Rabbis ‘should consider inviting congregations to go out to the synagogue’s yard and blow the shofar there, outside the actual building’

Shofar (Wikipedia/Olve Utne/ Attribution-ShareAlike 2.5 Generic (CC BY-SA 2.5) / https://creativecommons.org/licenses/by-sa/2.5/legalcode)
Shofar (Wikipedia/Olve Utne/ Attribution-ShareAlike 2.5 Generic (CC BY-SA 2.5) / https://creativecommons.org/licenses/by-sa/2.5/legalcode)

The shofar should only be blown sparingly and outside this year because of the coronavirus, Dutch rabbis said.

The advisory on the blowing of the ram’s horn ahead, a core practice associated with the upcoming celebration of Rosh Hashanah, the Jewish new year, came Friday from the Dutch Conference of Rabbis, or NCRZ, the country’s highest Orthodox rabbinical body.

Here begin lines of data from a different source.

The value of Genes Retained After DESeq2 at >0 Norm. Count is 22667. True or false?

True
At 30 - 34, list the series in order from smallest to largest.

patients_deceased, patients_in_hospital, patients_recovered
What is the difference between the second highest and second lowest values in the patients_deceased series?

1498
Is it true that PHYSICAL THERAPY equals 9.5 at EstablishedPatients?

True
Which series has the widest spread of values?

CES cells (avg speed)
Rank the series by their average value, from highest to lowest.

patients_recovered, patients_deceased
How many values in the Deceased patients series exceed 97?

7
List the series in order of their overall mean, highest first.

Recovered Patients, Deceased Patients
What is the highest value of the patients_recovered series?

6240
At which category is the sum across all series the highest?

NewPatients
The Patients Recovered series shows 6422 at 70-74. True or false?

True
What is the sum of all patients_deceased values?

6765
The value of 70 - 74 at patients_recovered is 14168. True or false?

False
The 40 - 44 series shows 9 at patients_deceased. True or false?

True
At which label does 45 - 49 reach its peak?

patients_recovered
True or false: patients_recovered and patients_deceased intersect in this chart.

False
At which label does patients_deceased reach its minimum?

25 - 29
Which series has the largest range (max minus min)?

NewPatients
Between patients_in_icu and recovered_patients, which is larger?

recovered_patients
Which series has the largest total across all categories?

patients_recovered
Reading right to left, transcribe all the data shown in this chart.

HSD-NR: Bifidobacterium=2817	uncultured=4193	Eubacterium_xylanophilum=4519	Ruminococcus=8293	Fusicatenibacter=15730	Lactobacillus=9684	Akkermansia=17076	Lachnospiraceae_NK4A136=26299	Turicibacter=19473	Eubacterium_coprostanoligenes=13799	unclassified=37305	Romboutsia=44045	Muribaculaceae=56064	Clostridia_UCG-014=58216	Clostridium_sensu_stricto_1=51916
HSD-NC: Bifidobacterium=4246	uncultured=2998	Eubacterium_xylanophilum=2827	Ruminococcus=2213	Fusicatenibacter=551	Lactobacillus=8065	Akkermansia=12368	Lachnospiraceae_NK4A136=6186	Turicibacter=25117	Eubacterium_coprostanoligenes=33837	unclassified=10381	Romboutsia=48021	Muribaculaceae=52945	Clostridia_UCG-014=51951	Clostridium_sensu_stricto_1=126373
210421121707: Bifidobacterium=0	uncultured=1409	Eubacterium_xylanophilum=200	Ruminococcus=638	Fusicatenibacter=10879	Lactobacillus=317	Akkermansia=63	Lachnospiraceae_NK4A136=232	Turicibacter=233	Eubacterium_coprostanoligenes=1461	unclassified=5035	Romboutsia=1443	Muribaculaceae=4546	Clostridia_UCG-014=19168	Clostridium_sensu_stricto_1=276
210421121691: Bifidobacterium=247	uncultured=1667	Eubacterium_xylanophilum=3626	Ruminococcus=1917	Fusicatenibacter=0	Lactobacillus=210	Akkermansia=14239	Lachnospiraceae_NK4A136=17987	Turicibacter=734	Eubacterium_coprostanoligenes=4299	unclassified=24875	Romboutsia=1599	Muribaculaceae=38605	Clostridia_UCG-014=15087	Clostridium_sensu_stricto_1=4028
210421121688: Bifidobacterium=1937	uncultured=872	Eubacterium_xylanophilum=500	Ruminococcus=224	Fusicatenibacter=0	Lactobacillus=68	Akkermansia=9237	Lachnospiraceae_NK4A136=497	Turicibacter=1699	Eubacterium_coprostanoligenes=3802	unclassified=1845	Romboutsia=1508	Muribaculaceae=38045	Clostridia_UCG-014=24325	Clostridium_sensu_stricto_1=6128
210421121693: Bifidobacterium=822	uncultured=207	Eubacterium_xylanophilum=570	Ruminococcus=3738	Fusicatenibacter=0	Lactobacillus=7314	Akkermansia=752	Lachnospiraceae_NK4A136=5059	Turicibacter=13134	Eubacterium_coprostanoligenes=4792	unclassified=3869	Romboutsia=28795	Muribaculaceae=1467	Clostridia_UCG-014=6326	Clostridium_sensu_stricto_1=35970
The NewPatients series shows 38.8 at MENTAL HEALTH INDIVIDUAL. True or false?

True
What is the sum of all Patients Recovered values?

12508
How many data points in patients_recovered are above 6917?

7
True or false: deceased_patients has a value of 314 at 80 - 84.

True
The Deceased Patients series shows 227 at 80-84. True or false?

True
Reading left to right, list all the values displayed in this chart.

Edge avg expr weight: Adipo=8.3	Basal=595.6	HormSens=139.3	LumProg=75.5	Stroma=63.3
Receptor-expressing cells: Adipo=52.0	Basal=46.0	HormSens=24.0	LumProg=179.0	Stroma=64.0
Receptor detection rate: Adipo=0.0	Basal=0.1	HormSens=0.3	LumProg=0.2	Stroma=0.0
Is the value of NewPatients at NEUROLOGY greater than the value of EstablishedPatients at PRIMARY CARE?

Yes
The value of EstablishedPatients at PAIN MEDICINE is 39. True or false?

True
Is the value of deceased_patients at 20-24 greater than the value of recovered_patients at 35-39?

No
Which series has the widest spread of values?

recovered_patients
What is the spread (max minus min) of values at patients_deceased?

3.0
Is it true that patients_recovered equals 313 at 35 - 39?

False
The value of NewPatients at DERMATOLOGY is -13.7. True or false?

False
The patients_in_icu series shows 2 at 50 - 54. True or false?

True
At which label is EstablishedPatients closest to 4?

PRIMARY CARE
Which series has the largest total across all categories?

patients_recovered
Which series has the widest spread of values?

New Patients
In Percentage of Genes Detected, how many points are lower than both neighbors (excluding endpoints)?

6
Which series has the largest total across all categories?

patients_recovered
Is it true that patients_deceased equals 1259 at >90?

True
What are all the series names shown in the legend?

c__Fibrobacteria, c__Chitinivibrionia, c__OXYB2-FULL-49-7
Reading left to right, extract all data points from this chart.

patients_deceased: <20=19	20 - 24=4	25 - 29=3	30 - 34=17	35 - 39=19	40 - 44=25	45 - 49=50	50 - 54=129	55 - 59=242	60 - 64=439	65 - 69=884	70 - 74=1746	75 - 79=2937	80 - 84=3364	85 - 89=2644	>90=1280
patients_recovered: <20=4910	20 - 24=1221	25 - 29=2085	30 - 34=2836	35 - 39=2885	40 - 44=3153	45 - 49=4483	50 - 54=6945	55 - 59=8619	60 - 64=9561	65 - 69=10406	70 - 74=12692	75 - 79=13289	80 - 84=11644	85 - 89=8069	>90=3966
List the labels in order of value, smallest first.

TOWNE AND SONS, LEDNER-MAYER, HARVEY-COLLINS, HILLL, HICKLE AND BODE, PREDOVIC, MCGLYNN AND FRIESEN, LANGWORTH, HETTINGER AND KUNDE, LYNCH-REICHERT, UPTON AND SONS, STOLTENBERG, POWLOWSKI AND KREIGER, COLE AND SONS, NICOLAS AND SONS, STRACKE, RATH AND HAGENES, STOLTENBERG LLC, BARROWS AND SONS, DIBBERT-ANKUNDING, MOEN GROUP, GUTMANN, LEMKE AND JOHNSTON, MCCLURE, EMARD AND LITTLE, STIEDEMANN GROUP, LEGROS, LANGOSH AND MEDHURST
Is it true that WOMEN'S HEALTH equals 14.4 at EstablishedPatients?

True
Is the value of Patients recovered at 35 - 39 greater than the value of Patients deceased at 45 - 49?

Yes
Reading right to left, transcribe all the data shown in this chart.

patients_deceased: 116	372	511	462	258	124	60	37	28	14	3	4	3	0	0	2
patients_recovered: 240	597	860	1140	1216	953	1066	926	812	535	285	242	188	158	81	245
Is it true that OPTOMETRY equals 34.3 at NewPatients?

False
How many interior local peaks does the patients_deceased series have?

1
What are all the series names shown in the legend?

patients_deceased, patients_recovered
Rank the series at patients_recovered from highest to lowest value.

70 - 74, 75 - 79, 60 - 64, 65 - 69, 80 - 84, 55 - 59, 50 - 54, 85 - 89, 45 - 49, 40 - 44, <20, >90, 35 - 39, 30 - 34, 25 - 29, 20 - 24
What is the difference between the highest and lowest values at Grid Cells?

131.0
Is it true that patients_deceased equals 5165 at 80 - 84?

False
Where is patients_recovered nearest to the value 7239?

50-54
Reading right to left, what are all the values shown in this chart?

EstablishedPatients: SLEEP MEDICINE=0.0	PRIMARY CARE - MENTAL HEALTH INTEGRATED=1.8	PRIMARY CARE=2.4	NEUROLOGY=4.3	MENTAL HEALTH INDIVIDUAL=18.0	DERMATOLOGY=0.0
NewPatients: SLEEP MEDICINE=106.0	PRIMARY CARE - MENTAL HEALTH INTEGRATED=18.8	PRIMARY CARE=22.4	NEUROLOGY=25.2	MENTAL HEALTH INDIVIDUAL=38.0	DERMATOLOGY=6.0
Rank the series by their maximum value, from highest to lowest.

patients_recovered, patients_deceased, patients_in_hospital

Rabbis “should consider inviting congregations to go out to the synagogue’s yard and blow the shofar there, outside the actual building,” the advisory read. It also recommends blowing the shofar outside people’s homes if they cannot attend synagogue services, which are limited to a few dozen people because of the virus.

The organisation of Jewish Communities in the Netherlands, or NIK, asked the Conference of Rabbis to consider the issue ahead of the start of the Hebrew month of Elul, which begins on Aug. 21 this year. It is customary to blow the shofar daily throughout Elul, though this is “by no means required,” the advisory said. Hearing the shofar blown on Rosh Hashanah itself, which begins this year on Sept. 19, is considered a religious obligation.